### Consigne
Poursuivez le texte ci-dessous sur le nouveau matériau composite de l’Université de Toronto, en reprenant après sa dernière phrase.

### Source
Tyler Irving
Des chercheurs de l’Université de Toronto ont mis au point un nouveau matériau composite à la fois très léger et extrêmement résistant, même à des températures pouvant atteindre 500 °C. Ce matériau est composé de divers alliages métalliques et de précipités à l’échelle nanométrique. Sa structure imite celle du béton armé, mais à une échelle microscopique.
Ces propriétés pourraient le rendre extrêmement utile dans l’aérospatiale et d’autres industries de haute performance.
« Les barres d’armature en acier sont largement utilisées dans l’industrie de la construction pour améliorer la résistance structurelle du béton dans les bâtiments et autres grandes structures », précise Yu Zou, auteur principal de l’étude et professeur agrégé au département des sciences et du génie des matériaux de la faculté des sciences appliquées et du génie de l’Université de Toronto. « De nouvelles techniques telles que la fabrication additive, également connue sous le nom d’impression 3D métallique, nous permettent désormais d’imiter cette structure sous la forme d’un composite à matrice métallique. Cette approche nous offre de nouveaux matériaux aux propriétés inédites. »
Si l’acier reste le principal matériau de construction des trains et des automobiles, l’aluminium présente certains avantages dans les avions en raison de son poids plus faible.
L’allègement, c’est-à-dire la réduction du poids des composants tout en conservant leur résistance, permet de réduire la puissance nécessaire pour déplacer le véhicule, ce qui améliore le rendement énergétique. Cela est particulièrement important dans le domaine aérospatial, où chaque gramme compte.
Mais les alliages d’aluminium ont aussi leurs inconvénients, explique Chenwei Shao, chercheur associé dans le laboratoire de M. Zou et auteur principal du nouvel article.
« Jusqu’à présent, les composants en aluminium souffraient d’une dégradation de leurs performances à haute température », explique M. Shao. « En gros, plus ils chauffent, plus ils deviennent mous, ce qui les rend inadaptés à de nombreuses applications. »
Pour surmonter ce problème, l’équipe a cherché à créer un composite de différents métaux qui aurait la même structure que le béton armé : une cage ou un treillis composé de barres d’armature en acier, entouré d’une matrice de ciment, de sable et d’agrégats.

### Données affichées
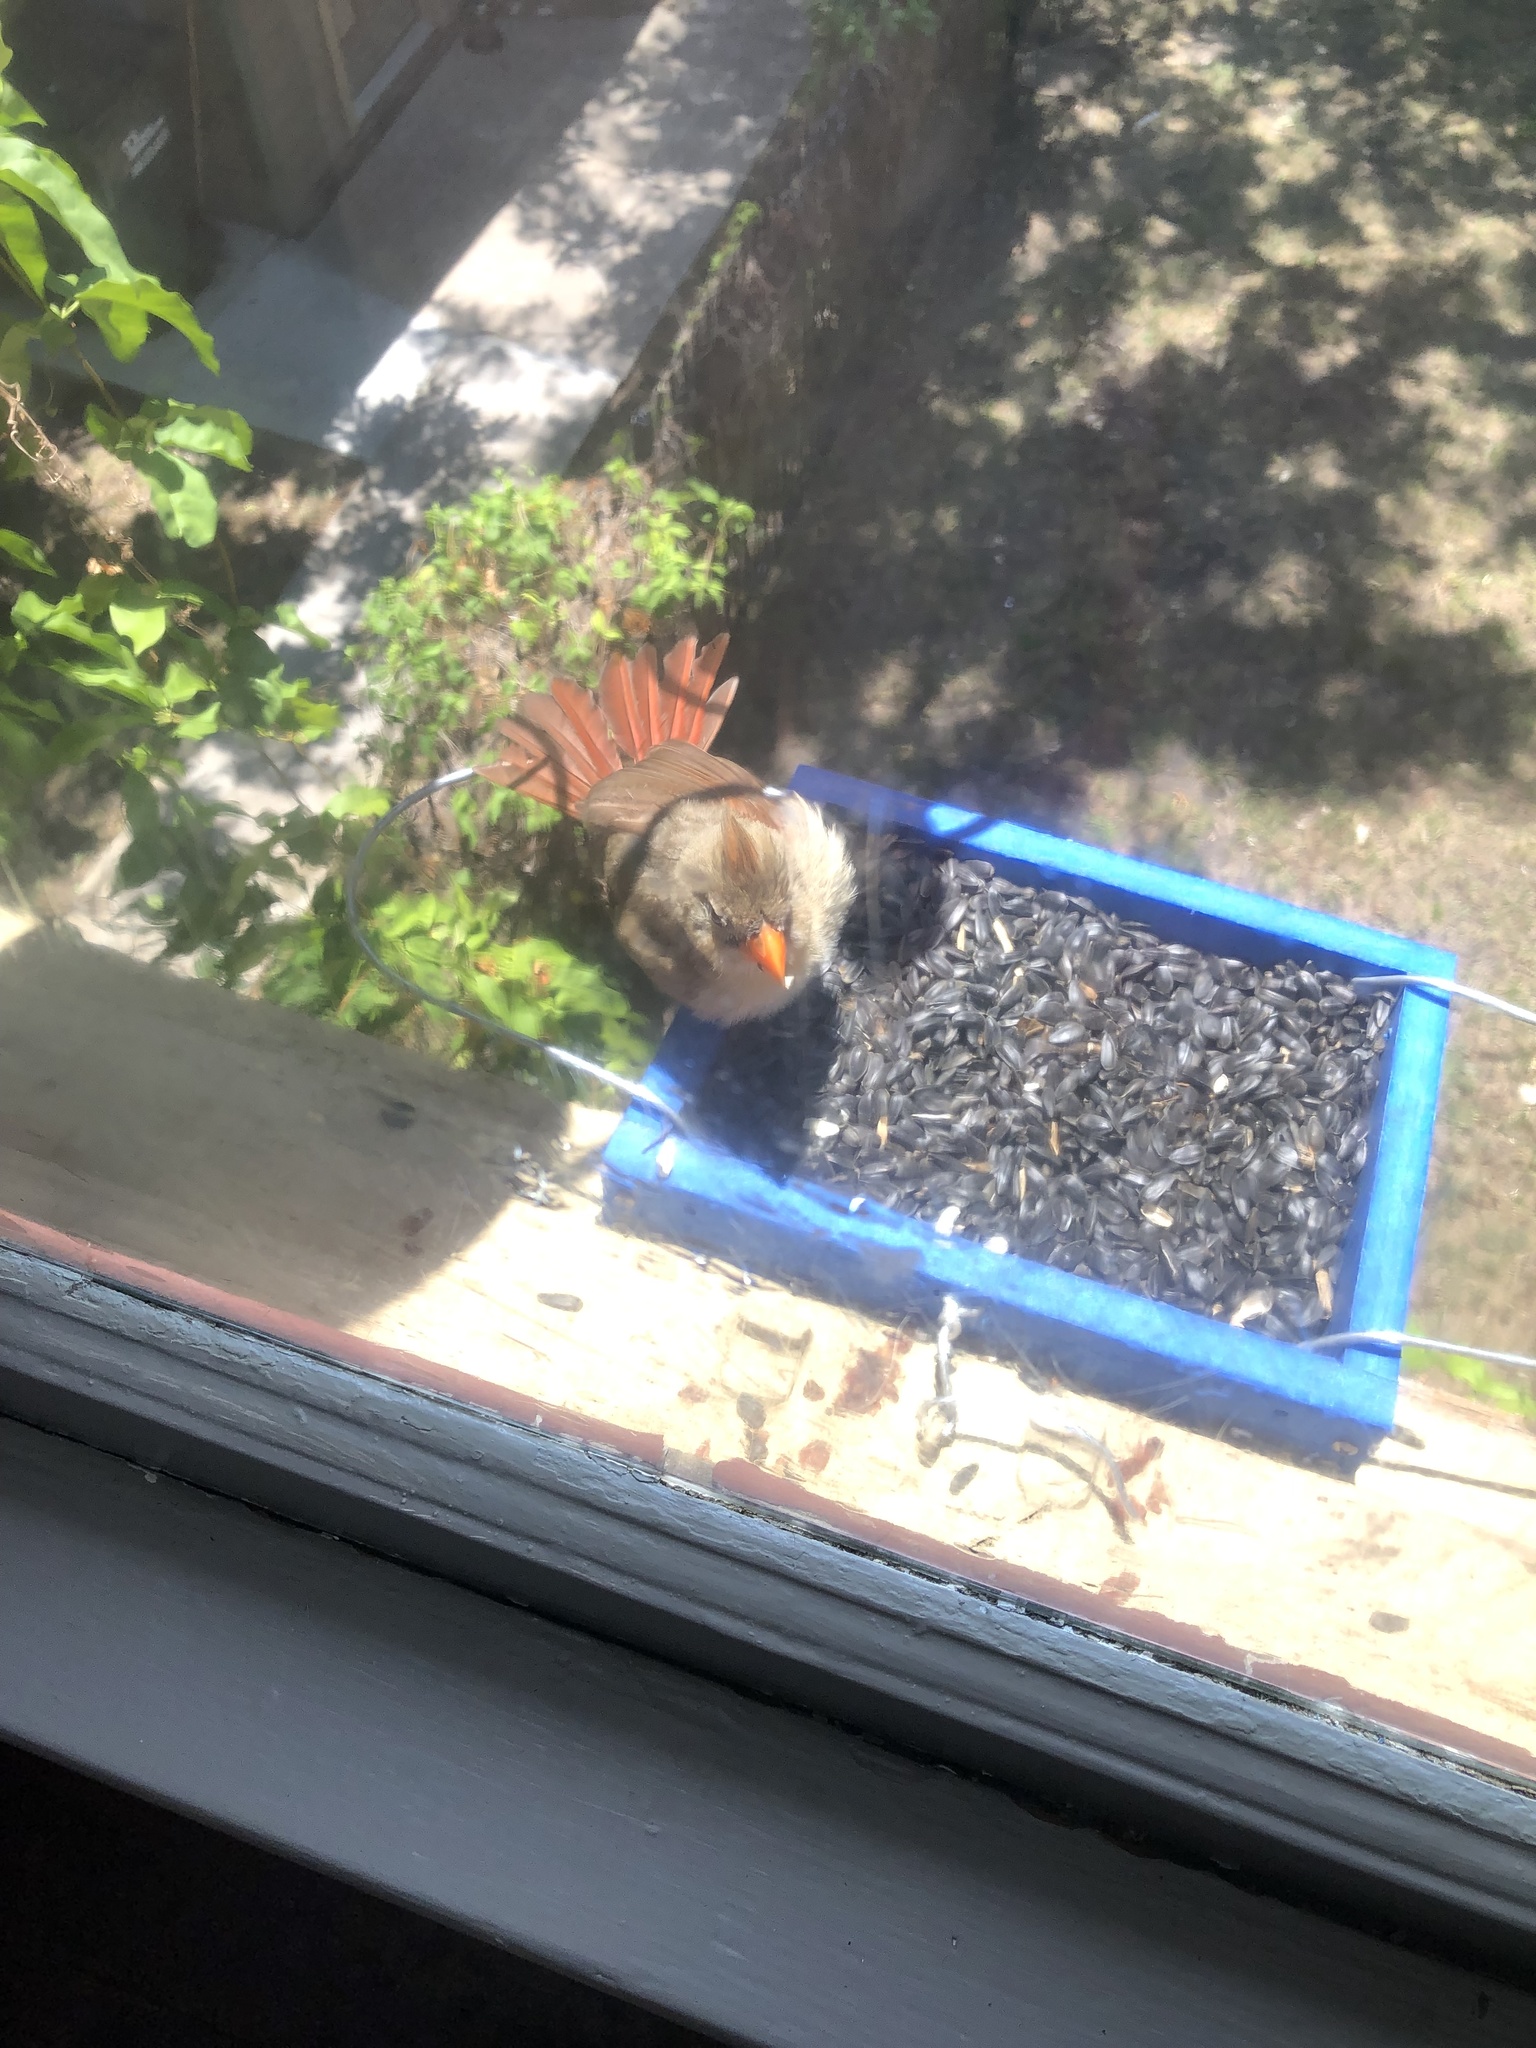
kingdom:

### Corrigé
« Dans notre matériau, les « barres d’armature » sont un maillage constitué de montants en alliage de titane », ajoute M. Shao. « Comme nous utilisons une forme de fabrication additive dans laquelle nous tirons des lasers sur des poudres métalliques pour les chauffer et les transformer en métal solide, nous pouvons fabriquer ce maillage dans la taille que nous voulons. Les montants peuvent avoir un diamètre aussi petit que 0,2 millimètre. »
Pour combler les espaces entre ces entretoises, l’équipe a utilisé une technique appelée micro-moulage afin de créer une matrice composée d’autres éléments tels que l’aluminium, le silicium et le magnésium. Cette matrice agit comme du ciment et permet de maintenir l’ensemble.
Des particules micrométriques d’alumine et de nanoprécipités de silicium intégrées dans la matrice « ciment » renforcent encore davantage la résistance. Ces particules s’apparentent au gravier ou aux agrégats présents dans le béton.
L’équipe a ensuite soumis son nouveau matériau à divers tests afin de déterminer sa résistance.
« À température ambiante, la limite d’élasticité la plus élevée que nous avons obtenue était d’environ 700 mégapascals ; une matrice en aluminium classique aurait plutôt une limite d’élasticité comprise entre 100 et 150 mégapascals », indique M. Shao. « Mais c’est à haute température que ce matériau révèle tout son potentiel. À 500 °C, il présente une limite d’élasticité de 300 à 400 mégapascals, contre environ 5 mégapascals pour une matrice en aluminium traditionnelle. En fait, ce nouveau composite métallique offre des performances similaires à celles des aciers de gamme moyenne, mais pour un poids environ trois fois moindre. »
La capacité du matériau à résister à la dégradation à des températures aussi élevées était surprenante, c’est pourquoi l’équipe a construit des modèles informatiques détaillés afin de comprendre les mécanismes sous-jacents.

« Nous avons découvert qu’à des températures élevées, ce matériau composite se déforme selon un mécanisme différent de celui de la plupart des métaux », commente Huicong Chen, coauteur de l’étude, qui a dirigé les simulations informatiques. « Nous avons appelé ce nouveau mécanisme « maclage amélioré », et il permet au matériau de conserver une grande partie de sa résistance, même lorsqu’il est soumis à des températures très élevées. »
Zou explique que même s’il faudra peut-être un certain temps avant que ce nouveau matériau soit utilisé par l’industrie, sa découverte souligne les avantages des techniques émergentes, telles que la fabrication additive.
« Nous n’aurions pas pu fabriquer ce matériau d’une autre manière », dit-il. « Il est vrai que la création de matériaux comme celui-ci à grande échelle coûte encore cher, mais il existe certaines applications où leurs performances élevées en valent la peine. Et à mesure que de plus en plus d’entreprises investiront dans des technologies de fabrication avancées, nous verrons finalement les coûts baisser. Nous pensons qu’il s’agit d’une avancée passionnante vers des véhicules plus solides, plus légers et plus efficaces. »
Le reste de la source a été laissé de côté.